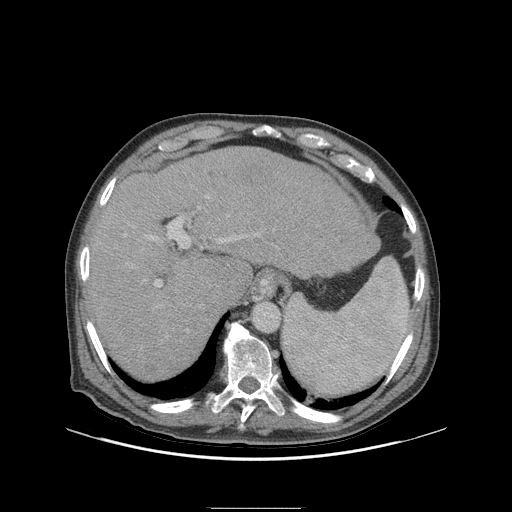
Contrast-enhanced abdominal CT (liver protocol), one axial slice; position 74 of 105 along the scan axis; 140 kVp; soft-tissue window (W 400 / L 40 HU); 2.5 mm slice thickness; 512 × 512 image matrix. From the clinical record (not read from this slice): diagnosis: hepatocellular carcinoma (patient treated with transarterial chemoembolisation; whether this scan precedes or follows treatment is not stated here); TNM stage (as recorded): Stage-I; Child-Pugh class: A; tumour size: 5.1 cm.
Outlined on this slice (semi-automatic segmentation, software-assisted and operator-edited):
- liver parenchyma outside the tumour (the mass and vessels are separate outlines, so this box may not span the whole liver): box from (x=88, y=146) to (x=378, y=380) px
- portal vein: (x=125, y=196)–(x=256, y=287)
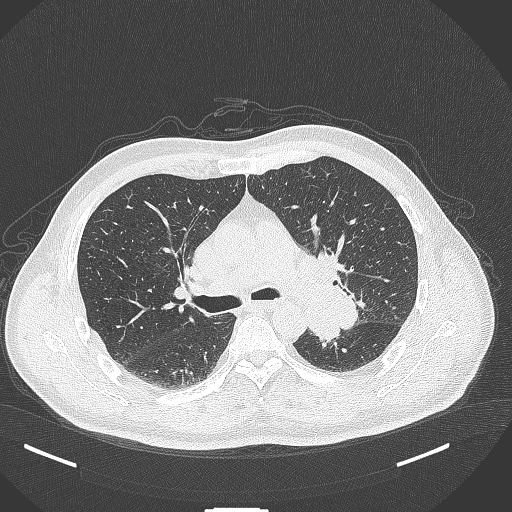
Chest CT, one axial slice; position 259 of 429 along the scan axis; reconstruction kernel B70f; 120 kVp; lung window (W 1500 / L -600 HU); 1 mm slice thickness; 512 × 512 image matrix, field of view 400 × 400 mm. Patient: male, 55 years. From the clinical record (not read from this slice): clinical TNM (as recorded): T3 N0 M1c.
Annotated regions visible in this slice (rectangle marked by the reading radiologist):
- lung tumour (recorded histology: adenocarcinoma): box from (x=305, y=284) to (x=365, y=348) px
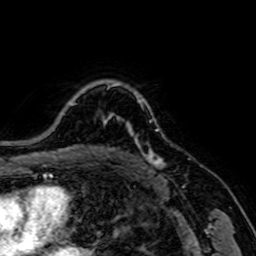
Breast MRI, one axial slice; position 57 of 64 along the scan axis; cropped to one breast; dynamic contrast-enhanced series, time point 2 of 7 at this slice position (early post-contrast); 1.5 T; TE 2.6 ms, TR 5.2 ms; 2.5 mm slice thickness; 256 × 256 image matrix, field of view 160 × 160 mm. Female patient.
Structures marked on this image (semi-automatically segmented with operator editing):
- enhancing-tissue mask used for the functional tumour volume (all voxels passing the contrast-enhancement thresholds inside the analysis volume; usually the tumour): bounding box (x1, y1, x2, y2) in pixels: (105, 103, 165, 169)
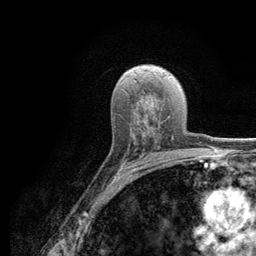
Breast MRI (dynamic contrast-enhanced), one axial slice; cropped to one breast; dynamic contrast-enhanced series, time point 2 of 6 at this slice position (early post-contrast); 3 T; TE 2.8 ms, TR 7.8 ms; 1.2 mm slice thickness; 256 × 256 image matrix, field of view 170 × 170 mm. Female patient.
Annotated regions visible in this slice (semi-automatically segmented with operator editing):
- enhancing-tissue mask used for the functional tumour volume (all voxels passing the contrast-enhancement thresholds inside the analysis volume; usually the tumour): bounding box (x1, y1, x2, y2) in pixels: (133, 136, 173, 164)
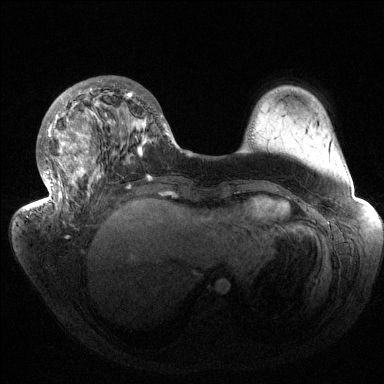
Breast MRI (dynamic contrast-enhanced), one axial slice. Position 50 of 144 along the scan axis. Dynamic contrast-enhanced series, time point 2 of 6 at this slice position (early post-contrast). 1.5 T. TE 1.5 ms, TR 4.6 ms. 1.2 mm slice thickness. 384 × 384 image matrix. Female patient.
Outlined on this slice (semi-automatically segmented with operator editing):
- enhancing-tissue mask used for the functional tumour volume (all voxels passing the contrast-enhancement thresholds inside the analysis volume; usually the tumour): bounding box <34,80,171,216> (left, top, right, bottom; pixels)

--------

TASK REQUIREMENTS: Leave out every picture and transcribe the remaining entries exactly.

TASK SOLUTION:
Contrast-enhanced abdominal CT (liver protocol), one axial slice; position 74 of 105 along the scan axis; 140 kVp; soft-tissue window (W 400 / L 40 HU); 2.5 mm slice thickness; 512 × 512 image matrix. From the clinical record (not read from this slice): diagnosis: hepatocellular carcinoma (patient treated with transarterial chemoembolisation; whether this scan precedes or follows treatment is not stated here); TNM stage (as recorded): Stage-I; Child-Pugh class: A; tumour size: 5.1 cm.
Outlined on this slice (semi-automatic segmentation, software-assisted and operator-edited):
- liver parenchyma outside the tumour (the mass and vessels are separate outlines, so this box may not span the whole liver): box from (x=88, y=146) to (x=378, y=380) px
- portal vein: (x=125, y=196)–(x=256, y=287)
Chest CT, one axial slice; position 259 of 429 along the scan axis; reconstruction kernel B70f; 120 kVp; lung window (W 1500 / L -600 HU); 1 mm slice thickness; 512 × 512 image matrix, field of view 400 × 400 mm. Patient: male, 55 years. From the clinical record (not read from this slice): clinical TNM (as recorded): T3 N0 M1c.
Annotated regions visible in this slice (rectangle marked by the reading radiologist):
- lung tumour (recorded histology: adenocarcinoma): box from (x=305, y=284) to (x=365, y=348) px
Breast MRI, one axial slice; position 57 of 64 along the scan axis; cropped to one breast; dynamic contrast-enhanced series, time point 2 of 7 at this slice position (early post-contrast); 1.5 T; TE 2.6 ms, TR 5.2 ms; 2.5 mm slice thickness; 256 × 256 image matrix, field of view 160 × 160 mm. Female patient.
Structures marked on this image (semi-automatically segmented with operator editing):
- enhancing-tissue mask used for the functional tumour volume (all voxels passing the contrast-enhancement thresholds inside the analysis volume; usually the tumour): bounding box (x1, y1, x2, y2) in pixels: (105, 103, 165, 169)
Breast MRI (dynamic contrast-enhanced), one axial slice; cropped to one breast; dynamic contrast-enhanced series, time point 2 of 6 at this slice position (early post-contrast); 3 T; TE 2.8 ms, TR 7.8 ms; 1.2 mm slice thickness; 256 × 256 image matrix, field of view 170 × 170 mm. Female patient.
Annotated regions visible in this slice (semi-automatically segmented with operator editing):
- enhancing-tissue mask used for the functional tumour volume (all voxels passing the contrast-enhancement thresholds inside the analysis volume; usually the tumour): bounding box (x1, y1, x2, y2) in pixels: (133, 136, 173, 164)
Breast MRI (dynamic contrast-enhanced), one axial slice. Position 50 of 144 along the scan axis. Dynamic contrast-enhanced series, time point 2 of 6 at this slice position (early post-contrast). 1.5 T. TE 1.5 ms, TR 4.6 ms. 1.2 mm slice thickness. 384 × 384 image matrix. Female patient.
Outlined on this slice (semi-automatically segmented with operator editing):
- enhancing-tissue mask used for the functional tumour volume (all voxels passing the contrast-enhancement thresholds inside the analysis volume; usually the tumour): bounding box <34,80,171,216> (left, top, right, bottom; pixels)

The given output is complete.